A JAK ASEKSUALNOŚĆ czyli inne podejście do bliskości
Aseksualność to szczególny sposób doświadczania przez człowieka własnej płciowości i seksualności. Aseksualność w przyszłości zapewne zostanie uznana jako orientacja seksualna, ale już dzisiaj rzuca nowe światło na związki i budowanie bliskości.
Ostatnia dekada to intensywna praca edukatorów i edukatorek nad szerzeniem w Polsce rzetelnej wiedzy dotyczącej seksu, seksualności i cielesności. John Bancfrot (2011) definiuje seksualność jako aspekt jego kondycji przejawiający się w postaci pożądania lub pragnienia, towarzyszących im fizjologicznie zdeterminowanych odpowiedzi seksualnych i zachowań prowadzących do orgazmu lub przynajmniej do sprawiającego przyjemność podniecenia, występujących często między dwojgiem ludzi, lecz nierzadko także praktykowanych samotnie. W tym kontekście zjawisko aseksualności stanowi szczególne doświadczanie własnej seksualności, które obecnie rozumiane jest jako trwały brak pociągu seksualnego do jakiejkolwiek płci, który nie wynika z zaburzeń fizjologicznych, fizycznych czy psychologicznych. Aseksualność jest często określana jako orientacja seksualna. Dzieje się tak, ponieważ aseksualność jest zazwyczaj rozumiana w kategoriach wzorców pociągu seksualnego, a nie doświadczeń pożądania, podniecenia lub seksu, a także ponieważ aseksualność jest stabilna i może stanowić część czyjejś tożsamości. Patrząc w ten sposób, bycie aseksualnym oznacza przejawienie pociągu seksualnego dosłownie do nikogo, tak jak bycie biseksualistą oznacza pociąganie seksualne do mężczyzn i kobiet. Trzeba wyraźnie podkreślić, że aseksualność nie jest zaburzeniem, a osoby aseksualne nie chcą być leczonymi (bardziej otoczenie lub partnerzy mają taką potrzebę). W ich przypadku brak ochoty na seks jest naturalną kondycją, a według współczesnych badaczy przyczyn należy szukać zarówno w genetyce jak i w środowisku.
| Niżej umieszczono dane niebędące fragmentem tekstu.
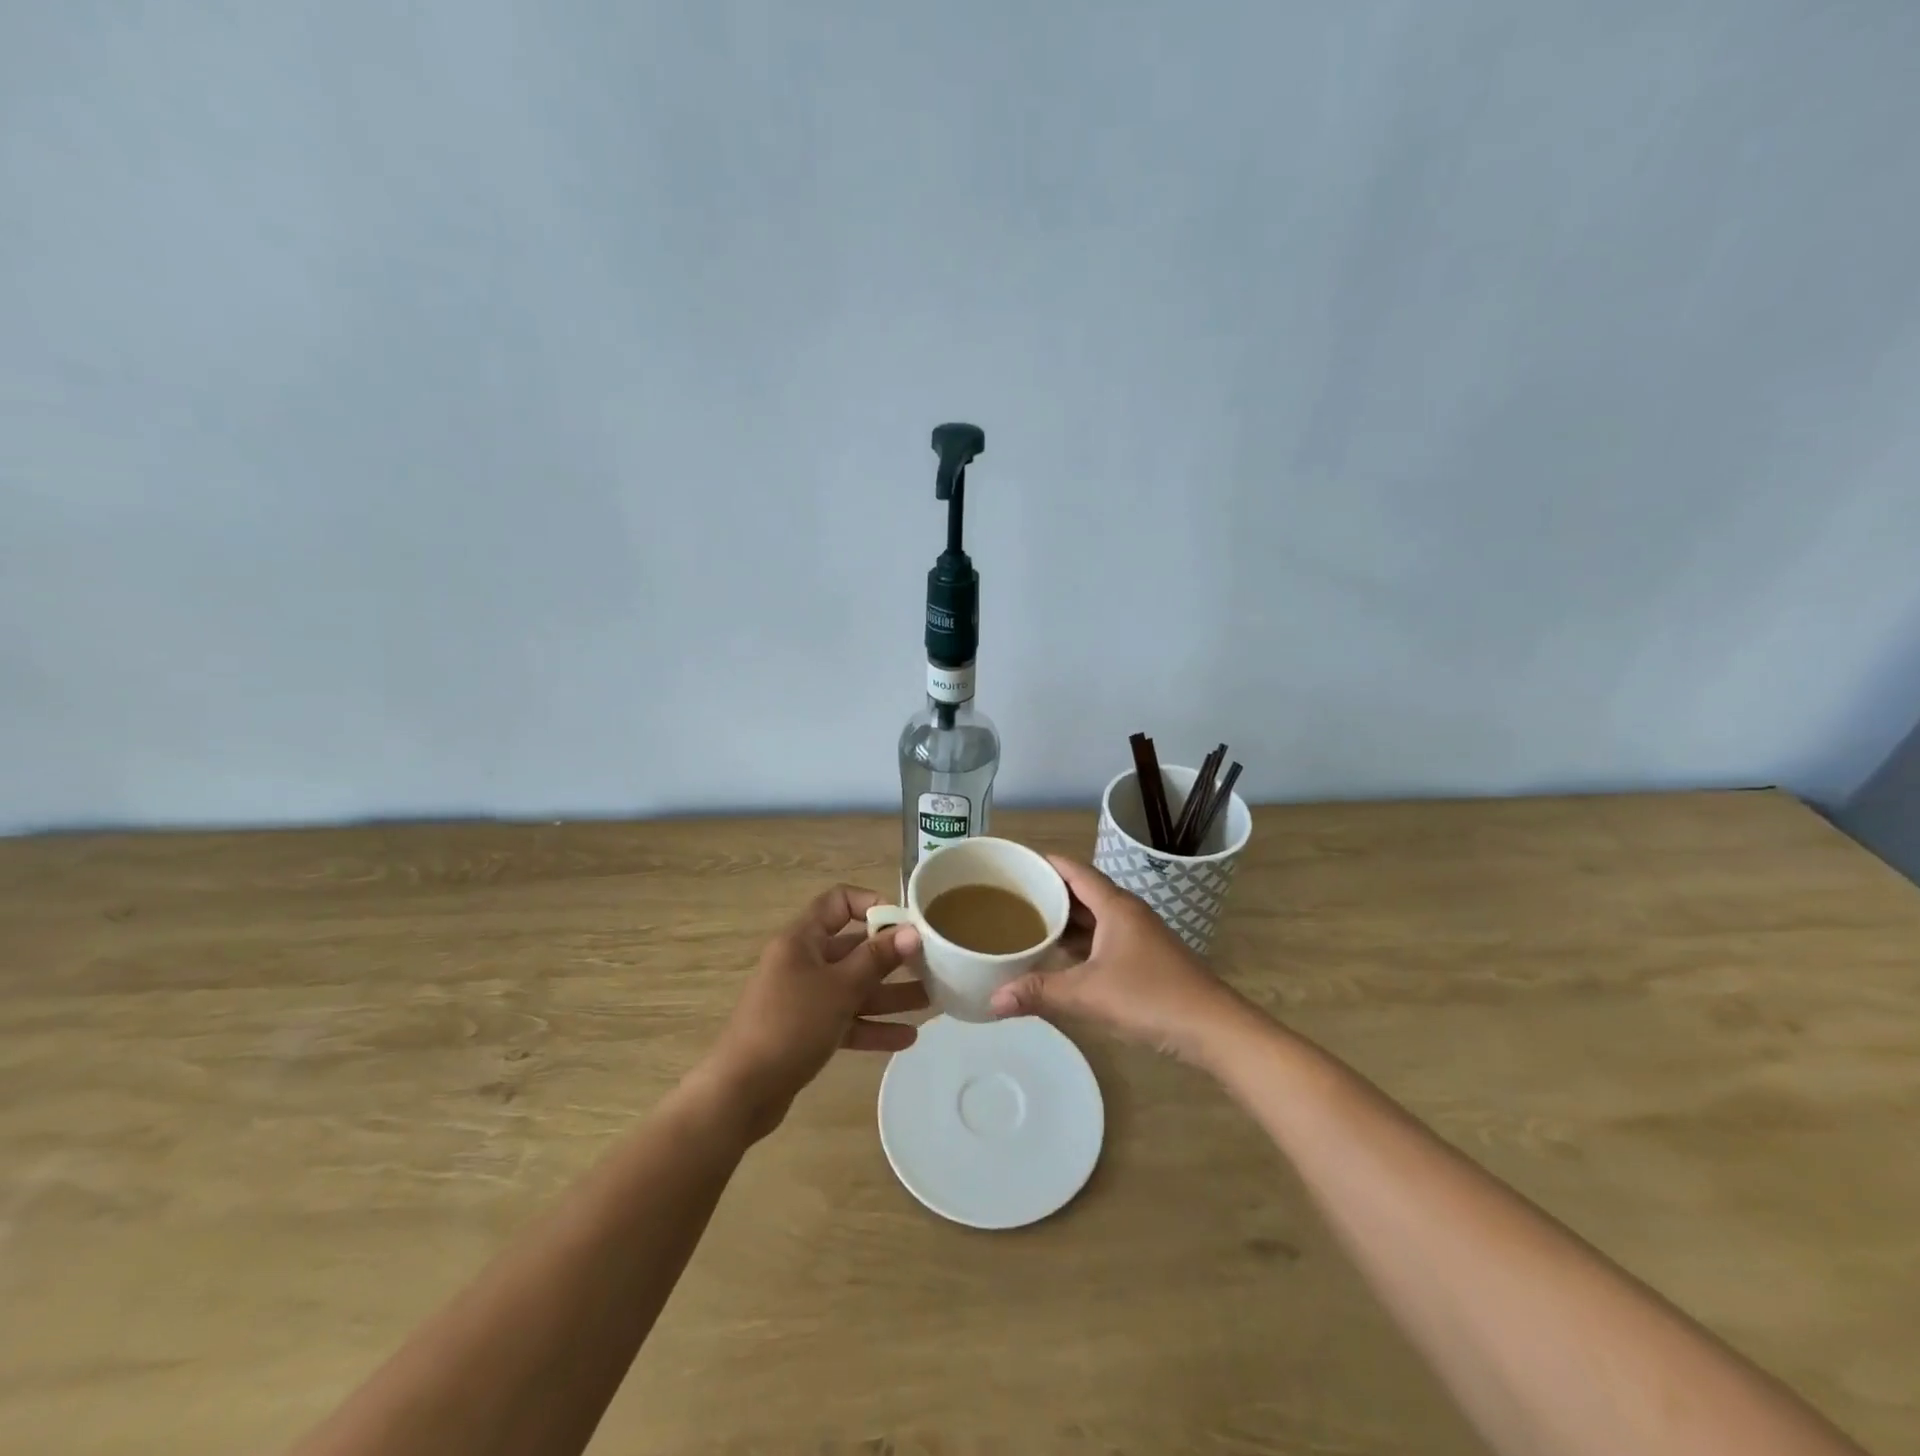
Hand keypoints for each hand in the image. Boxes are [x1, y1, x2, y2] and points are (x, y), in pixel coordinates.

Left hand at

W centrum dyskursu dot. aseksualności znajduje się teza o tym, że pociąg seksualny może być rozdzielony od różnorodnych form seksualnych i romantycznych zachowań. Co pozwala dopuścić myśl o tym, że osoby aseksualne mają doświadczenia seksualne. Badania przeprowadzone przez Martę Siekierską i współ. na grupie 34 osób aseksualnych pokazują, że 85,4% badanych nie odczuwało napięcia seksualnego. Dla 8,8% osób masturbacja była jedynym sposobem jego rozładowanie (4 wskazania) oraz oglądanie pornografii (2 wskazania).
Aseksaulność podważa ideę wszechobecnej ludzkiej seksualności i zarazem wskazuje, że być może nadużyciem jest postrzeganie jednostki przez pryzmat pociągu seksualnego. Tym bardziej, że to tylko jeden z możliwych aspektów przyciągania się ludzi nawzajem. Ilustracją dla tej tezy niech będzie wypowiedź z forum SEA (Sieci Edukacji Aseksualnej) „W naszym przypadku do stosunków po prostu nie dochodzi, ale to nie znaczy, że mamy być sami, że nie potrzebujemy w życiu wsparcia drugiego człowieka, możemy budować szczęśliwą relację na solidnych, choć innych niż seks, fundamentach.